= Schlosser's base =

Schlosser's base (or Lochmann-Schlosser base) describes various superbasic mixtures of an alkyllithium compound and a potassium alkoxide. The reagent is named after Manfred Schlosser, although he uses the term LICKOR superbase (LIC denoting the alkyllithium, and KOR denoting the potassium alkoxide). The superbasic nature of the reagent is a consequence of the in situ formation of the corresponding organopotassium compound, as well as changes to the aggregation state of the alkyllithium species.

==Preparation and reactivity==
Commonly, the mixture called Schlosser's base is produced by combining n-butyllithium and potassium tert-butoxide in a one-to-one ratio.

The high reactivity of Schlosser's base is exploited in synthetic organic chemistry for the preparation of organometallic reagents. For example, potassium benzyl can be prepared from toluene using this reagent. Benzene and cis/trans-2-butene are also readily metalated by Schlosser's base.
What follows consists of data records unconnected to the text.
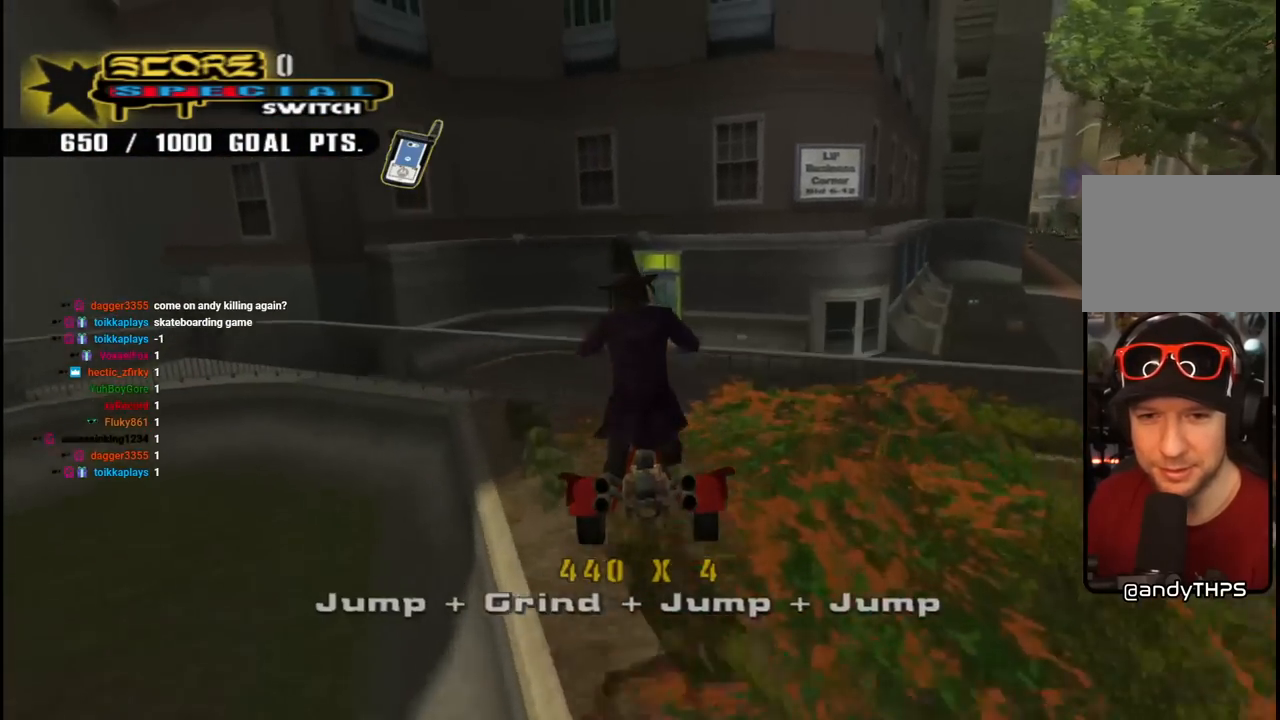
{"buttons": ["DPAD_LEFT"], "left_stick": "center", "right_stick": "center", "events": [[483, "DPAD_LEFT", "down"]]}
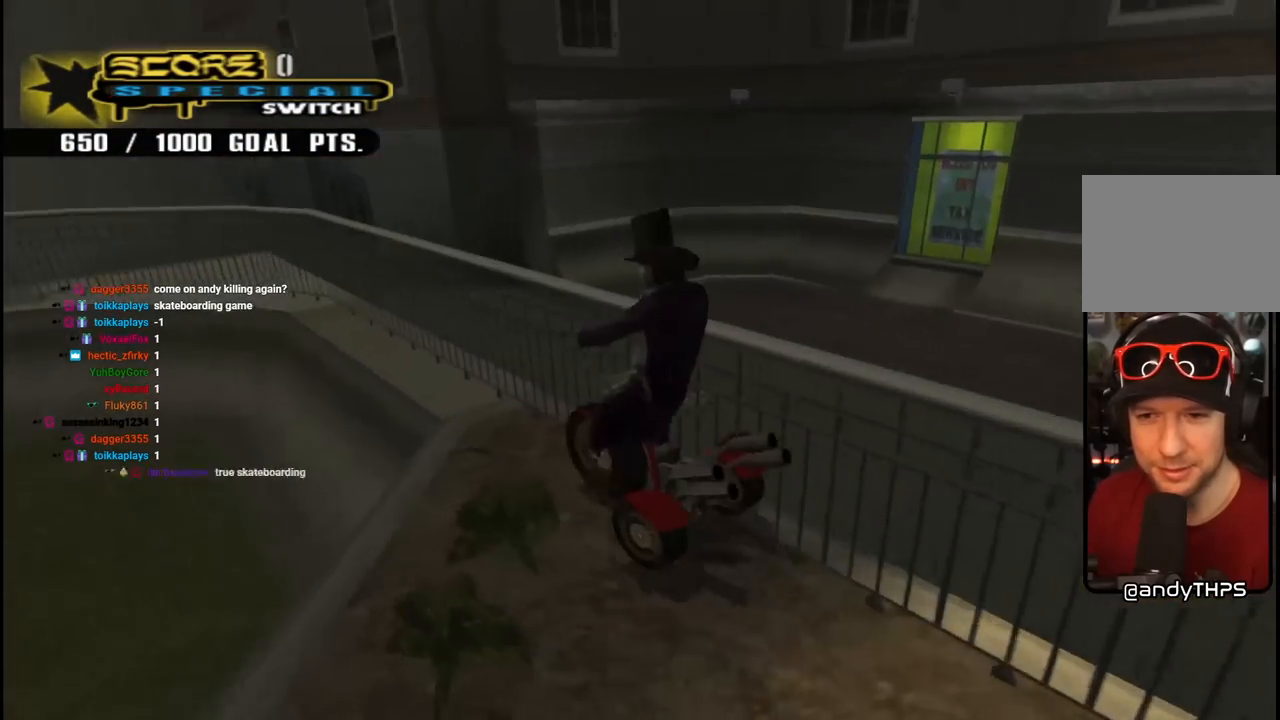
{"buttons": [], "left_stick": "center", "right_stick": "center", "events": [[33, "DPAD_DOWN", "down"], [283, "DPAD_DOWN", "up"], [300, "DPAD_LEFT", "up"]]}
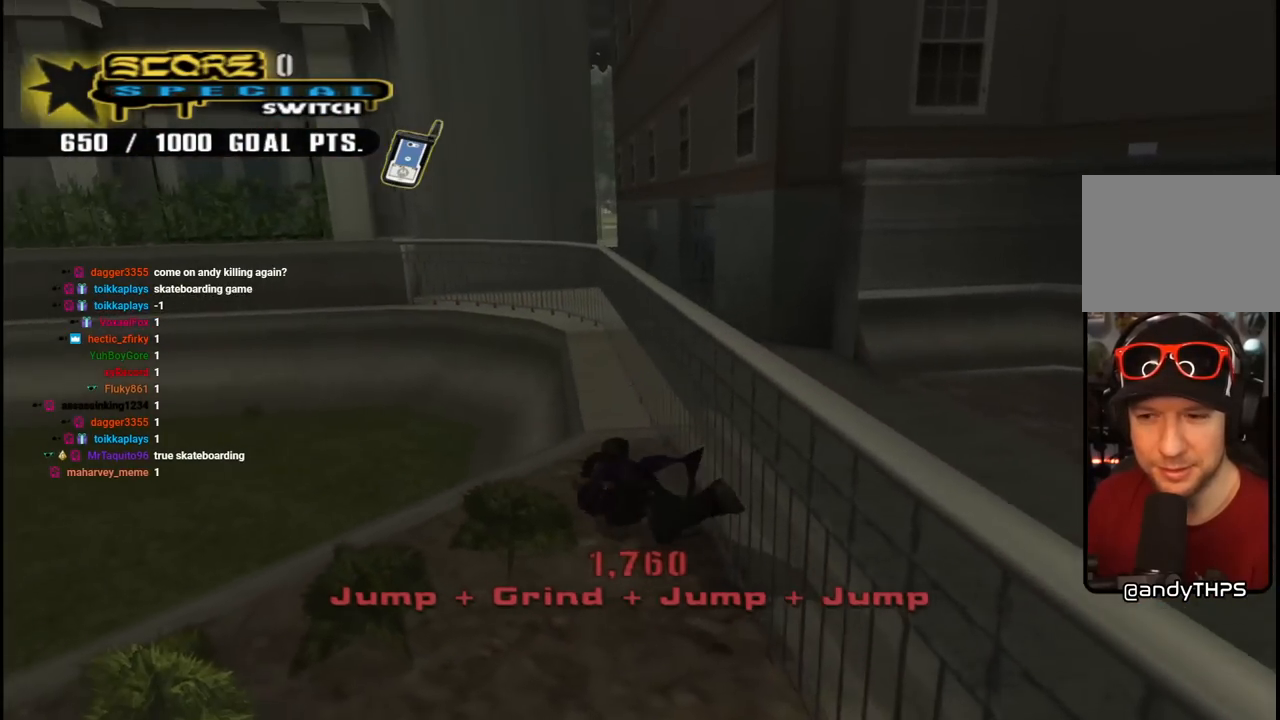
{"buttons": ["R1"], "left_stick": "center", "right_stick": "down-right", "events": [[183, "R1", "down"], [200, "right_stick", "down-right"]]}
Toluene, benzene, and butenes react only slowly with alkyllithium reagents and not at all with potassium alkoxides, yet they react rapidly with a mixture of the two. Although there are similarities, the reactivities of Schlosser's base and the isolated alkylpotassium reagent are not identical.

==Structure==
The structure of Schlosser's base is complex. A study of the base prepared from neopentyllithium (neo-C_{5}H_{11}Li) and potassium t-butoxide (t-BuOK) has led to the spectroscopic and crystallographic identification of a series of constituent bimetallic clusters: Li_{x}K_{y}(neo-C_{5}H_{11})_{z}(t-BuO)_{w}, x + y = z + w = 7 or 8, in equilibrium with neopentylpotassium (neo-C_{5}H_{11}K) and lithium t-butoxide (t-BuOLi).